OP-ED: If “Studying for the MCAT” Were So Important, You Wouldn’t Be Doing It Where I’m Playing Poptropica With No Headphones on in the Library 

OLIN LIBRARY—I’ll say it. I am sick and tired of these so-called STEM majors complaining about their fucking “prelims”, “research,” and the “general horror that is being pre-med.” Quite frankly, if “studying for the MCAT” were so important, you wouldn’t be interrupting my (very much needed) afternoon public Poptropica session.

As I was sitting on the first floor of Olin Library, it became clear to me that our future doctors don’t even care about their studies. I was embarking on the elementary quest of 24 Carrot Island, a spiritual journey that cannot be confined to airpods.

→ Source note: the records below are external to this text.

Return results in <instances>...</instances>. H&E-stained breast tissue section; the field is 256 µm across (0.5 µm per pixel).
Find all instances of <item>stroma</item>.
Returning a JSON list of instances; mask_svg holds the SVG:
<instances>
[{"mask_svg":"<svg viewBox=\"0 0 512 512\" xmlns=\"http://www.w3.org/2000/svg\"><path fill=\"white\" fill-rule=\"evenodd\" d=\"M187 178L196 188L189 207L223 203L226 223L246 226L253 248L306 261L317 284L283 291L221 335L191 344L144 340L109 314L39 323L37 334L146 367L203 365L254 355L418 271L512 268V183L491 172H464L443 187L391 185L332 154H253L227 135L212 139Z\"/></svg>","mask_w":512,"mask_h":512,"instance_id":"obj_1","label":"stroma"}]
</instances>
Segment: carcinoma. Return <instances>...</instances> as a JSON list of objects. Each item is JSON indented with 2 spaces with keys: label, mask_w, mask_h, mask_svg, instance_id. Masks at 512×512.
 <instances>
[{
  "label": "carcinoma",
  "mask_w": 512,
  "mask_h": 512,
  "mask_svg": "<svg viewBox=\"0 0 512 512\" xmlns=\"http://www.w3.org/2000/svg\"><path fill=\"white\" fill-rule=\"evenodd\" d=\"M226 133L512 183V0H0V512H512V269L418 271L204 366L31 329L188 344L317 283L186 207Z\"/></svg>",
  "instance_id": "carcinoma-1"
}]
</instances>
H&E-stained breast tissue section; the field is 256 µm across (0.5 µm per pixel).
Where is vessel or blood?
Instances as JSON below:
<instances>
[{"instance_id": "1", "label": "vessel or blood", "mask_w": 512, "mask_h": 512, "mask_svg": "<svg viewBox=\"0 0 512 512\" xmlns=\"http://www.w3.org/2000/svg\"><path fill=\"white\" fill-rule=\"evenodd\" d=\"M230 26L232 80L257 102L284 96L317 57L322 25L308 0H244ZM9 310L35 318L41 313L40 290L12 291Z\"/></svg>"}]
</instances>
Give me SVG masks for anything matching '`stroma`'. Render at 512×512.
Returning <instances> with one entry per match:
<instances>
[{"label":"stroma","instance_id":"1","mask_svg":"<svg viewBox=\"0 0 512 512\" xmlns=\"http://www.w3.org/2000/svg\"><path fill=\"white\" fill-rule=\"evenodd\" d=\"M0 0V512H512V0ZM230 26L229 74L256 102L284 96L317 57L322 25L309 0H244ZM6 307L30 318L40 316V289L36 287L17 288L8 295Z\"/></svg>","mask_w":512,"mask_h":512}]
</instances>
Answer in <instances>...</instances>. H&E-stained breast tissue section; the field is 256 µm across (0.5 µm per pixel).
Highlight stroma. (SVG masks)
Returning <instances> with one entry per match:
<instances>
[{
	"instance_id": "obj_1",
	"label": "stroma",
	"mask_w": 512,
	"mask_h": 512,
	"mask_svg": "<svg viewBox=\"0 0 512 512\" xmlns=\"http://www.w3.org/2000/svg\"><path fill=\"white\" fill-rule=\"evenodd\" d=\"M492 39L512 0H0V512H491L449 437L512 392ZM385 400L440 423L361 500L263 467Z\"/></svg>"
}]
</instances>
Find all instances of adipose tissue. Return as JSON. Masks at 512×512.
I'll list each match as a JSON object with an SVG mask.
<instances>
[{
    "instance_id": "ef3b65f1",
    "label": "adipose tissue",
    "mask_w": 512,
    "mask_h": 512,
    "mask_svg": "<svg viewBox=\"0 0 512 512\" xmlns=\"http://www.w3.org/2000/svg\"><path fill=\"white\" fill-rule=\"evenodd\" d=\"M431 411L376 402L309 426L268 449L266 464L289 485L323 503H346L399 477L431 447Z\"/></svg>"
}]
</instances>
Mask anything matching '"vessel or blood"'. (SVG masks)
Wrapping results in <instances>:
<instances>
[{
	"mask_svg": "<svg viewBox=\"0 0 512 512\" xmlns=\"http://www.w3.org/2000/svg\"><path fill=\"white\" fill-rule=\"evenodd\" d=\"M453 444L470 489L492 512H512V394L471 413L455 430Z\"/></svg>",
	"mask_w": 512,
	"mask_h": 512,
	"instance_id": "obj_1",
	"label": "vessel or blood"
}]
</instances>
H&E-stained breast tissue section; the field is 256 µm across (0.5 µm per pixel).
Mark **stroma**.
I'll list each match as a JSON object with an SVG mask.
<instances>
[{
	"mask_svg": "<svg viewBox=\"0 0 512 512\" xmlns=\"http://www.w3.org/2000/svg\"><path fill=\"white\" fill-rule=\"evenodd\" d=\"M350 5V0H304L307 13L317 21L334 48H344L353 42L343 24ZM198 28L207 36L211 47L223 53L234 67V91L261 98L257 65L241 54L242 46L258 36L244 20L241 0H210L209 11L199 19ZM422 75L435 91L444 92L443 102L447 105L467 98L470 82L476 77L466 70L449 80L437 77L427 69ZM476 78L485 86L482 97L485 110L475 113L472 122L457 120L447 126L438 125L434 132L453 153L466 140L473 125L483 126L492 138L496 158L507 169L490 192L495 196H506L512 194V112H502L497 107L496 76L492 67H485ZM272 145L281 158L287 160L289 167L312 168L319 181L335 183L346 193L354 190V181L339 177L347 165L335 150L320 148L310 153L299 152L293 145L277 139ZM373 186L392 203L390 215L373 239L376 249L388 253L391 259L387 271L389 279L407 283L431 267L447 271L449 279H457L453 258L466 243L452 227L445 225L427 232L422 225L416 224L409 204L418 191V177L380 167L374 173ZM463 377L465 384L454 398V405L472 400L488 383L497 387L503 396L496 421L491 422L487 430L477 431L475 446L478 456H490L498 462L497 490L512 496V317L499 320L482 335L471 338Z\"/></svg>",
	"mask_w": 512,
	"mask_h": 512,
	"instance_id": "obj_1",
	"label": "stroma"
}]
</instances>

Soon, the student beside me completely abandoned what they were doing. Instead of paying attention to the essential foundations of biochemistry, they were glaring at my screen. 

If Poptropica was such a distraction for them, they should have never gone to the library in the first place. Guess evil rabbits are more important than eradicating cancer, huh?

Worse, once I cranked the volume up to watch the walkthrough video, they started clearing their throat, probably an indication of some sort of infectious disease. This was troubling. What kind of doctor can’t even take care of themselves? WAKE UP PEOPLE! You want these degenerates treating your children?